■ Work instruction: Give again the rows from the start through the line containing "e nel mercato logistico russo a novembre", inclusive, with "verdieping" switched to "etage" throughout. Leave everything else unchanged, and return only those lines.

■ Provided information:
[Start of Attachment]

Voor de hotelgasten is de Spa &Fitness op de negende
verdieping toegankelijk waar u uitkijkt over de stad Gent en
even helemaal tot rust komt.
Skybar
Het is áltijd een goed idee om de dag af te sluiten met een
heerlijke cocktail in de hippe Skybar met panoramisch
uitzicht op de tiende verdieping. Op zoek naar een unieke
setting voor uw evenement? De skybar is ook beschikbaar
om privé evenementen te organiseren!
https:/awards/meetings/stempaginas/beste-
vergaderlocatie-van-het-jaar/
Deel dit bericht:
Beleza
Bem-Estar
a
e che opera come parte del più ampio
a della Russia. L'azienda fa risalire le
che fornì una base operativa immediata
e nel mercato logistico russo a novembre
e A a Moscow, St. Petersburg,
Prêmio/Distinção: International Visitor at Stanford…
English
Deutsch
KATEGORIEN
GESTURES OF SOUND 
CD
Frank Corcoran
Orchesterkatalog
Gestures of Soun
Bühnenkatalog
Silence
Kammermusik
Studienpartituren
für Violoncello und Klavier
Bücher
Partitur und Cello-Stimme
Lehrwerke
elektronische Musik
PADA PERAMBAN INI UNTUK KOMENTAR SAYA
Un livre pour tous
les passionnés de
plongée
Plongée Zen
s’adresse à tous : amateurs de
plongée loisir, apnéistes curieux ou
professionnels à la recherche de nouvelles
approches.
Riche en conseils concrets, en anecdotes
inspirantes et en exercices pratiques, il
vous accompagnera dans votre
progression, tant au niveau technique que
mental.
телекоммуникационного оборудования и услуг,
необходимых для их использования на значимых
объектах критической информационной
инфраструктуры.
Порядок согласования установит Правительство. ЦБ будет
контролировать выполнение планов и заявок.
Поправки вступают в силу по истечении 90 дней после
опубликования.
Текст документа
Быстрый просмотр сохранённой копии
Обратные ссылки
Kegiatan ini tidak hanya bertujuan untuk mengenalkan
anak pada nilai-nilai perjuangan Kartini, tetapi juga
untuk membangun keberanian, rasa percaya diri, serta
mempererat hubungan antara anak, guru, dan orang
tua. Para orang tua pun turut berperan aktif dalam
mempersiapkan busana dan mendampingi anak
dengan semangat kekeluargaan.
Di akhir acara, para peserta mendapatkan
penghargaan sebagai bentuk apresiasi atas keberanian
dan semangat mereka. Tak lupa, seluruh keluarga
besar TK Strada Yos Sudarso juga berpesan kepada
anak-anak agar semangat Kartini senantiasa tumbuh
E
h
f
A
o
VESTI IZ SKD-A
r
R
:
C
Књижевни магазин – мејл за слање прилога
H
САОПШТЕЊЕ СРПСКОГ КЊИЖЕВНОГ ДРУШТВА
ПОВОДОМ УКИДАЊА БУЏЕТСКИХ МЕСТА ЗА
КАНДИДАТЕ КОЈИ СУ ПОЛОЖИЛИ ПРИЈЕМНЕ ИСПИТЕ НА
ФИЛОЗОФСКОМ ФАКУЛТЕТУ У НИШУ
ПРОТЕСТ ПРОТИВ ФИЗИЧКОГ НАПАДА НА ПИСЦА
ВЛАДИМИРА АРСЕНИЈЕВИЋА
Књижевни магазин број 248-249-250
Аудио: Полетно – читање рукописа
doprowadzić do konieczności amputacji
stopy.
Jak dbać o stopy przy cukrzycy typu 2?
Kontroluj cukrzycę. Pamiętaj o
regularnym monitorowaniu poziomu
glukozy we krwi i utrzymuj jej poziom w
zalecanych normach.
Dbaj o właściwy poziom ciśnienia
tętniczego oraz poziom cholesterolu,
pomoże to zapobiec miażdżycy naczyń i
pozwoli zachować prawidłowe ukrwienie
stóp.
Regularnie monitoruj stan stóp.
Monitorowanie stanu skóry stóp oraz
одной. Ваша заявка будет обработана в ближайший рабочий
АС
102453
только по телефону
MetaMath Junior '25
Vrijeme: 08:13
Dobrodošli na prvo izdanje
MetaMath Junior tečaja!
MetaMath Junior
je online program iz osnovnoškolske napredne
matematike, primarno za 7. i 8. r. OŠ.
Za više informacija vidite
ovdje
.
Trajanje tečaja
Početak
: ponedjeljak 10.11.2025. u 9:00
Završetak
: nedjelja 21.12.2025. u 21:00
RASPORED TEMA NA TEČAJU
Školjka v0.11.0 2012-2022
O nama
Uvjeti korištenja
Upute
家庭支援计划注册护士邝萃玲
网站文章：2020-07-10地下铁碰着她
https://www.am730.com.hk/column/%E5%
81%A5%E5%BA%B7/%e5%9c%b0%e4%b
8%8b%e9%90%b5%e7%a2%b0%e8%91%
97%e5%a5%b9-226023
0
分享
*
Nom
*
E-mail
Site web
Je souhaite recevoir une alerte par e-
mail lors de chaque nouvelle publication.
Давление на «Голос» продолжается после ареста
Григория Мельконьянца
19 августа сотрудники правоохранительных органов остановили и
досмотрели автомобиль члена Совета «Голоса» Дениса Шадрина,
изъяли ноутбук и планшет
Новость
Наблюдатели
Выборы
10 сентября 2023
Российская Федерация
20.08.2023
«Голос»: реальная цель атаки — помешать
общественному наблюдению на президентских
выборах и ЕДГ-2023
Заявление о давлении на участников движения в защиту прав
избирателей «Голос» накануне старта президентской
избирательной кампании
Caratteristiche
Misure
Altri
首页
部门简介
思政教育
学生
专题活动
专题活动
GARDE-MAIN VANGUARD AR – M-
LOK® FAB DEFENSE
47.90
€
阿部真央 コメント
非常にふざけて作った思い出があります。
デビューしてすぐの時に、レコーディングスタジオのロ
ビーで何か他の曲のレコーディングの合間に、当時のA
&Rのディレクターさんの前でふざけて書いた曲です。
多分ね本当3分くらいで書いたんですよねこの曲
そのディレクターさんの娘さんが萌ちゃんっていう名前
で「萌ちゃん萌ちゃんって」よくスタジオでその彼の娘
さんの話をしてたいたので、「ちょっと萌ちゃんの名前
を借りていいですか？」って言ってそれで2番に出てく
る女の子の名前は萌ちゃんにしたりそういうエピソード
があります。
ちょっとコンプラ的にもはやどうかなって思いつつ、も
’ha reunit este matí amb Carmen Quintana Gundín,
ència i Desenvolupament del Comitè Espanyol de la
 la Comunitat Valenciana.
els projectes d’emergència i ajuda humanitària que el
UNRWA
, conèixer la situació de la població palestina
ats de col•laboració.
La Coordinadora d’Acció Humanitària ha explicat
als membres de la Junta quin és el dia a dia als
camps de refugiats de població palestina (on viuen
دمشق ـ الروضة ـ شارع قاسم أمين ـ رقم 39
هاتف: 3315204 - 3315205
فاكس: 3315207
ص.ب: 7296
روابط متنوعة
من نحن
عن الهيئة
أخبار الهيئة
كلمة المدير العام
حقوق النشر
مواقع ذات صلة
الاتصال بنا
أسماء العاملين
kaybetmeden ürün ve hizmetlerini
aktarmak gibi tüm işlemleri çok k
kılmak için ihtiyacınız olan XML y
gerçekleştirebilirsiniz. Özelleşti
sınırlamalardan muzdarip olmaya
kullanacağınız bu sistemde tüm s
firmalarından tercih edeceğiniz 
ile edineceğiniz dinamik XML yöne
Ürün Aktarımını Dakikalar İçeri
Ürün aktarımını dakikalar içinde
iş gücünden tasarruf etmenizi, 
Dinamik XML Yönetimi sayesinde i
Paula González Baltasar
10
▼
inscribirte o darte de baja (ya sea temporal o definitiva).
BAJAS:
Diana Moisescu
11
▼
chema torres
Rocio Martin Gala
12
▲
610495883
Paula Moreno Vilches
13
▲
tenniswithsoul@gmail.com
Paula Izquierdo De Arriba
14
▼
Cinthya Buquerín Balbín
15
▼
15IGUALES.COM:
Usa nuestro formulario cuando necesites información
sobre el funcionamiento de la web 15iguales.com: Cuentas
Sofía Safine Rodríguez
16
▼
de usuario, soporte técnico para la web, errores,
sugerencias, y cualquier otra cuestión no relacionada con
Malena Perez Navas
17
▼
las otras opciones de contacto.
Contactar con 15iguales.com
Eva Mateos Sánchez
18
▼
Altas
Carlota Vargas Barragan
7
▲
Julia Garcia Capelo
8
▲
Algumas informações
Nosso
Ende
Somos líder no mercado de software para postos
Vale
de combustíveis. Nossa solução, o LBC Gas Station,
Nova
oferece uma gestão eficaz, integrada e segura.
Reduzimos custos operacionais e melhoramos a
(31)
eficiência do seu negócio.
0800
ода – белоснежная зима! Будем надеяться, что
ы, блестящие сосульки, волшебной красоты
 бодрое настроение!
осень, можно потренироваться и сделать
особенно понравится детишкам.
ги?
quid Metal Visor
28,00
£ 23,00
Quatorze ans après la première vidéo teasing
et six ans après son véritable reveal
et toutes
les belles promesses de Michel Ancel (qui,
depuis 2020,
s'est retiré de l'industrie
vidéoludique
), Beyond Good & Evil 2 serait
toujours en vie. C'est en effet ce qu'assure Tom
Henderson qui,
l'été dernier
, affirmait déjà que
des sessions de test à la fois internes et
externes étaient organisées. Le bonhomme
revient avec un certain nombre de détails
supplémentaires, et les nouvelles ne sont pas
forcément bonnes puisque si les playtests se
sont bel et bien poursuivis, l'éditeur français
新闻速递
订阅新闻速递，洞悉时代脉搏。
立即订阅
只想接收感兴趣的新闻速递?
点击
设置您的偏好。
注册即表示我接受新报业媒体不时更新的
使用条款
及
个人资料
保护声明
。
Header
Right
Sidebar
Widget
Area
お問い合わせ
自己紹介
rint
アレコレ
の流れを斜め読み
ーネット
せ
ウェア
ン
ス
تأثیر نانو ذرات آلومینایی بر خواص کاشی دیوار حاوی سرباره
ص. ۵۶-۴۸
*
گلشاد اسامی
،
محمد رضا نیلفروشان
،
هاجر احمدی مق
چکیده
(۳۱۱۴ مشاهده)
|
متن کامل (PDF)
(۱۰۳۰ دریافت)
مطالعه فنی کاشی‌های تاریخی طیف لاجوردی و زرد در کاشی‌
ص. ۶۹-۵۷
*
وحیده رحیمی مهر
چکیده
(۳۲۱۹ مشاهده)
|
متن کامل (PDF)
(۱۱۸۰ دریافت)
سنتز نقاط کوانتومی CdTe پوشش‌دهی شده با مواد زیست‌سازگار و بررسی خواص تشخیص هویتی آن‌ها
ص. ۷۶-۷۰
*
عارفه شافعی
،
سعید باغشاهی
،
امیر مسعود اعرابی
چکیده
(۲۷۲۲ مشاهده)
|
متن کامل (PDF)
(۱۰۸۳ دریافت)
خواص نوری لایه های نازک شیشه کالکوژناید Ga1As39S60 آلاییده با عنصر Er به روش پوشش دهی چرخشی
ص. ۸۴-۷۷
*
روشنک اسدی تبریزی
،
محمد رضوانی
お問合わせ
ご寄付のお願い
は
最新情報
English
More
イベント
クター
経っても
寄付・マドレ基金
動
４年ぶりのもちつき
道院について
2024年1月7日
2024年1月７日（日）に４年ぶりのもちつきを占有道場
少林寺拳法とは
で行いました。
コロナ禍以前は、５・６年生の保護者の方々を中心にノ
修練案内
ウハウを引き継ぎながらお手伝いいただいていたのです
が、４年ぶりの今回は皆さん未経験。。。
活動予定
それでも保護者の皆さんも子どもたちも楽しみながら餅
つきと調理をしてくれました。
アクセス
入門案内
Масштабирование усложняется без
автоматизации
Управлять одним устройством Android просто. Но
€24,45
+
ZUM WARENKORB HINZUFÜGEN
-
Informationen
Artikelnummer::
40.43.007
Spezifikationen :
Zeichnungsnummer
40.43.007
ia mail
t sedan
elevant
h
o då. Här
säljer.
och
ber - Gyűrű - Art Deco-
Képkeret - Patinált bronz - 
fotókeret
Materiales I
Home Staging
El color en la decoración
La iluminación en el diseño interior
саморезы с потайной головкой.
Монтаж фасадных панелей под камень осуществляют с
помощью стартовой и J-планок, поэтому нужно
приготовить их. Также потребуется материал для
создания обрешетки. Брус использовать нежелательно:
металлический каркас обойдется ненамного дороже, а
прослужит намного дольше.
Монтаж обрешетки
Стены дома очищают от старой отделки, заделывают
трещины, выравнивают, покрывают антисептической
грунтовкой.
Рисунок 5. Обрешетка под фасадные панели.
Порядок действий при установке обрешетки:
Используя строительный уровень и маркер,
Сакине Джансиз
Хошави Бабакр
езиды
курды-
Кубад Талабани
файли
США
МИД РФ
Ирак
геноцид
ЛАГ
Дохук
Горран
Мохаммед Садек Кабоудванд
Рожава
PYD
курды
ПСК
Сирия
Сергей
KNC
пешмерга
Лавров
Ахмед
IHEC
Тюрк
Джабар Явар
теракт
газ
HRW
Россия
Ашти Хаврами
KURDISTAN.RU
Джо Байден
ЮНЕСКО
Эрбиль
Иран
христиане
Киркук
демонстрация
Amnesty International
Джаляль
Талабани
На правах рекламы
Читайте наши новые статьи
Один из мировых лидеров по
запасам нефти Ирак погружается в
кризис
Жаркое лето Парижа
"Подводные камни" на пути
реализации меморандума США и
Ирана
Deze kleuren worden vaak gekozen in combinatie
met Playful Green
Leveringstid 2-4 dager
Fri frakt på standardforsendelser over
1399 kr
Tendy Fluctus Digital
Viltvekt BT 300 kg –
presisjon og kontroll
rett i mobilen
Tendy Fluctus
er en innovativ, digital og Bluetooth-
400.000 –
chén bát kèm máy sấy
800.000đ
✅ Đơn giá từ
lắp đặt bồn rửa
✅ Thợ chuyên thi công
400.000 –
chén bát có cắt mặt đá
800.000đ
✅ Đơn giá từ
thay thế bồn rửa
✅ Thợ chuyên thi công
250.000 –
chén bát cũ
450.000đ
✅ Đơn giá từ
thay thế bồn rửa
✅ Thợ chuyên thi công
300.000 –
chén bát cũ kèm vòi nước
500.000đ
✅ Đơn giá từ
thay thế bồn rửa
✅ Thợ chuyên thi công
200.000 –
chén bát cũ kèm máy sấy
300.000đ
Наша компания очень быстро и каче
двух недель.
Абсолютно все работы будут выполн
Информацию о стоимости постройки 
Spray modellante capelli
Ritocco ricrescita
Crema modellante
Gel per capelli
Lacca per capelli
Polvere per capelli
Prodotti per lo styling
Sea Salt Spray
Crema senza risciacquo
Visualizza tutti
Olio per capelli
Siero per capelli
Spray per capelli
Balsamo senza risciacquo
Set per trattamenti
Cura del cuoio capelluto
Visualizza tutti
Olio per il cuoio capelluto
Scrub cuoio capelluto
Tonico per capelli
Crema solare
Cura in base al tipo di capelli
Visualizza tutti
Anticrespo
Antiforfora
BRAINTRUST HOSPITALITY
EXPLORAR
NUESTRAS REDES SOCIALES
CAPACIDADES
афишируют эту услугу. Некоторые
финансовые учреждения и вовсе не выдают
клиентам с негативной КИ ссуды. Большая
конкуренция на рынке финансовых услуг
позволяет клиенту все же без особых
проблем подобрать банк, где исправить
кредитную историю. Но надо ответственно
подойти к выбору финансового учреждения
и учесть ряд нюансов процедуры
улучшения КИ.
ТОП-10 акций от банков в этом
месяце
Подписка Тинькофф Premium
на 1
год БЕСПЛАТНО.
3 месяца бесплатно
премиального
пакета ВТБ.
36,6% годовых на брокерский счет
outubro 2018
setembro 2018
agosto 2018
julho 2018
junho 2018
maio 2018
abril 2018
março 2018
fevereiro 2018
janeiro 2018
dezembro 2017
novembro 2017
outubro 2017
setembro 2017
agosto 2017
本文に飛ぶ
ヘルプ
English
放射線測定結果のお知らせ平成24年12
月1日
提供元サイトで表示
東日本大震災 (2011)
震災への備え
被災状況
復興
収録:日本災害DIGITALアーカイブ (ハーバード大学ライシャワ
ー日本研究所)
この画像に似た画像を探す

[End of Attachment]

■ Task answer:
Voor de hotelgasten is de Spa &Fitness op de negende
etage toegankelijk waar u uitkijkt over de stad Gent en
even helemaal tot rust komt.
Skybar
Het is áltijd een goed idee om de dag af te sluiten met een
heerlijke cocktail in de hippe Skybar met panoramisch
uitzicht op de tiende etage. Op zoek naar een unieke
setting voor uw evenement? De skybar is ook beschikbaar
om privé evenementen te organiseren!
https:/awards/meetings/stempaginas/beste-
vergaderlocatie-van-het-jaar/
Deel dit bericht:
Beleza
Bem-Estar
a
e che opera come parte del più ampio
a della Russia. L'azienda fa risalire le
che fornì una base operativa immediata
e nel mercato logistico russo a novembre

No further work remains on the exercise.